Mrs Nubbles ironed away in silence for a minute or two, and coming to the fireplace for another iron, glanced stealthily at Kit while she rubbed it on a board and dusted it with a duster, but said nothing until she had returned to her table again: when, holding the iron at an alarmingly short distance from her cheek, to test its temperature, and looking round with a smile, she observed:

‘I know what some people would say, Kit – ’

‘Nonsense,’ interposed Kit with a perfect apprehension of what was to follow.

‘No, but they would indeed. Some people would say that you’d fallen in love with her, I know they would.’

To this, Kit only replied by bashfully bidding his mother ‘get out,’ and forming sundry strange figures with his legs and arms, accompanied by sympathetic contortions of his face. Not deriving from these means the relief which he sought, he bit off an immense mouthful from the bread and meat, and took a quick drink of the porter; by which artificial aids he choked himself and effected a diversion of the subject.

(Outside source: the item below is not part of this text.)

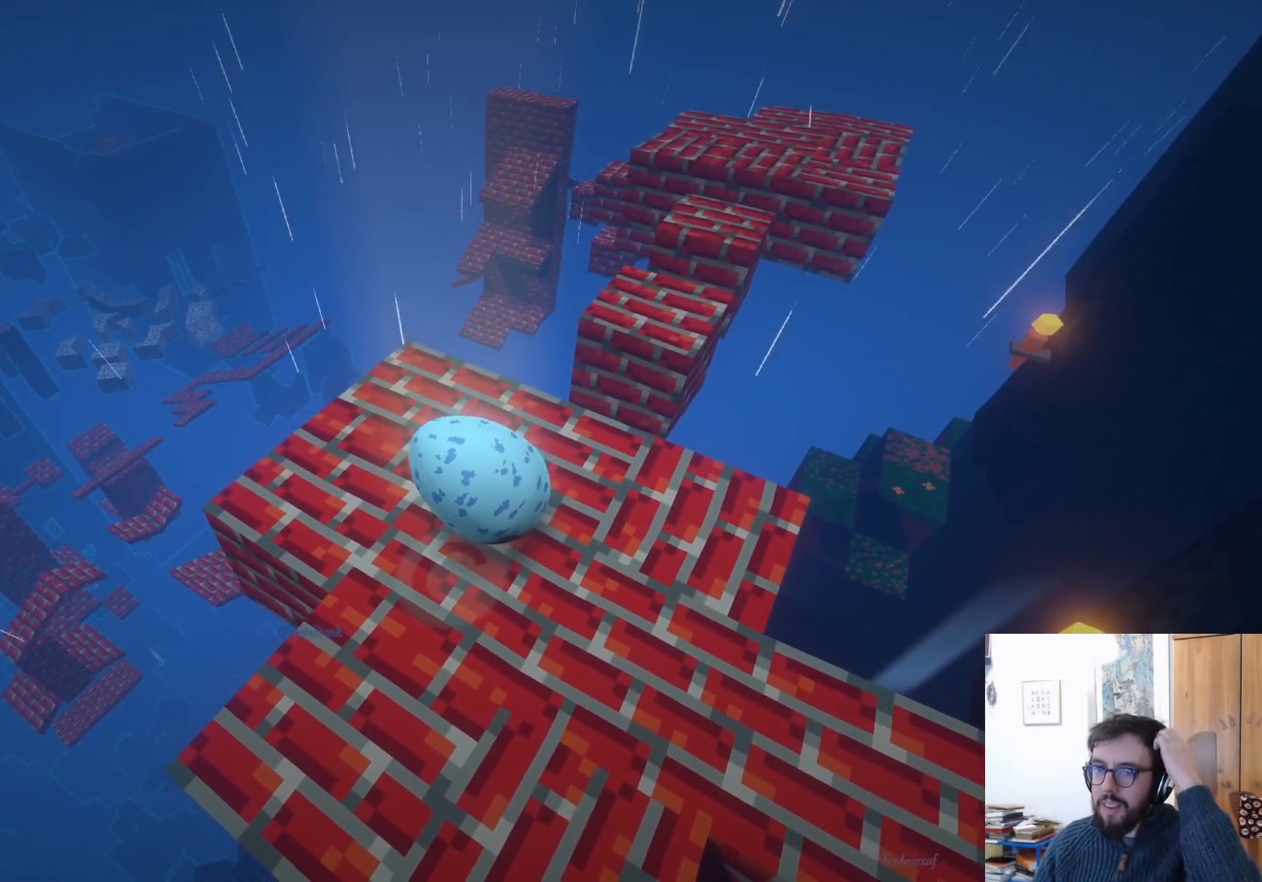
{"buttons": [], "left_stick": "center", "right_stick": "right", "events": [[300, "right_stick", "right"]]}
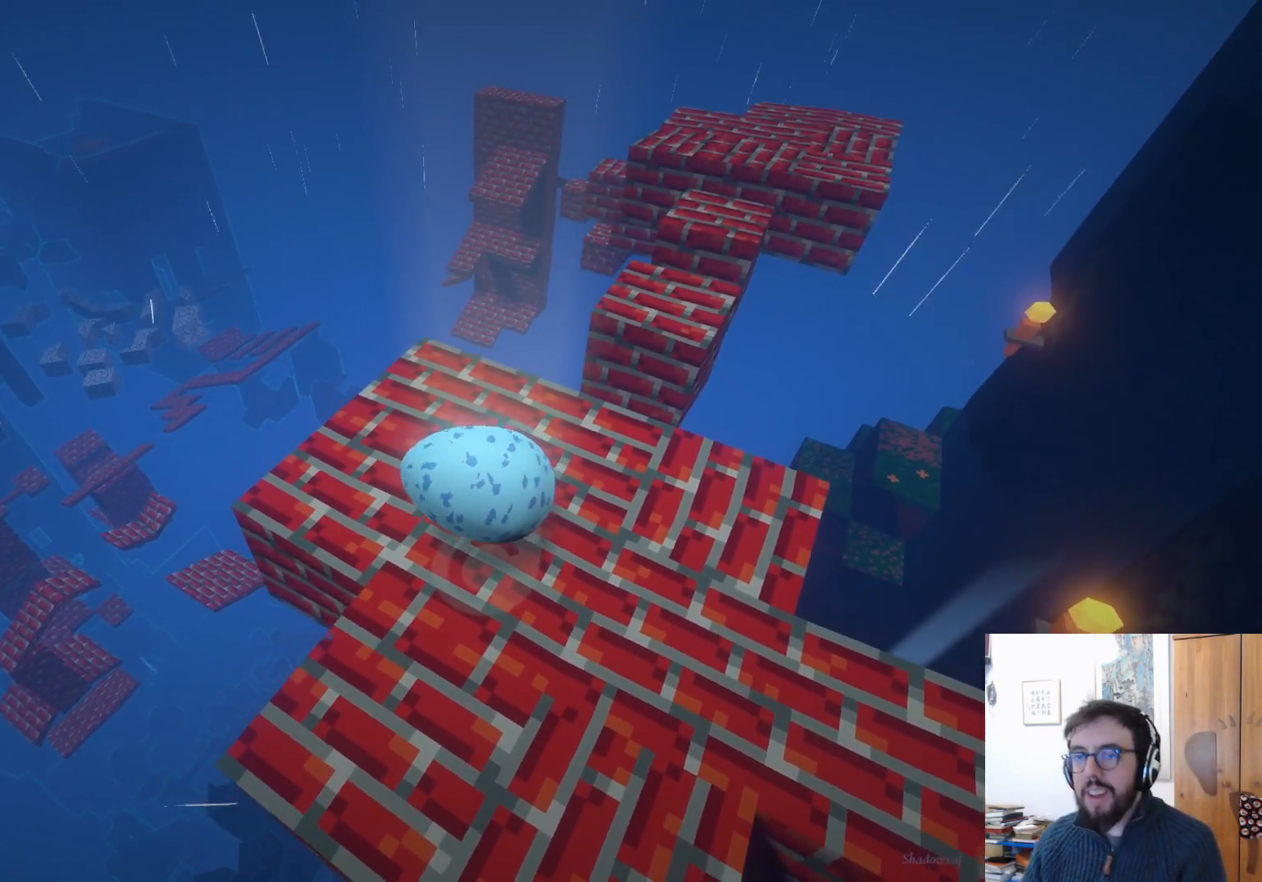
{"buttons": [], "left_stick": "right", "right_stick": "center", "events": [[183, "right_stick", "center"], [333, "left_stick", "right"]]}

‘Speaking seriously though, Kit,’ said his mother, taking up the theme afresh, after a time, ‘for of course I was only in joke just now, it’s very good and thoughtful, and like you, to do this, and never let anybody know it, though some day I hope she may come to know it, for I’m sure she would be very grateful to you and feel it very much. It’s a cruel thing to keep the dear child shut up there. I don’t wonder that the old gentleman wants to keep it from you.’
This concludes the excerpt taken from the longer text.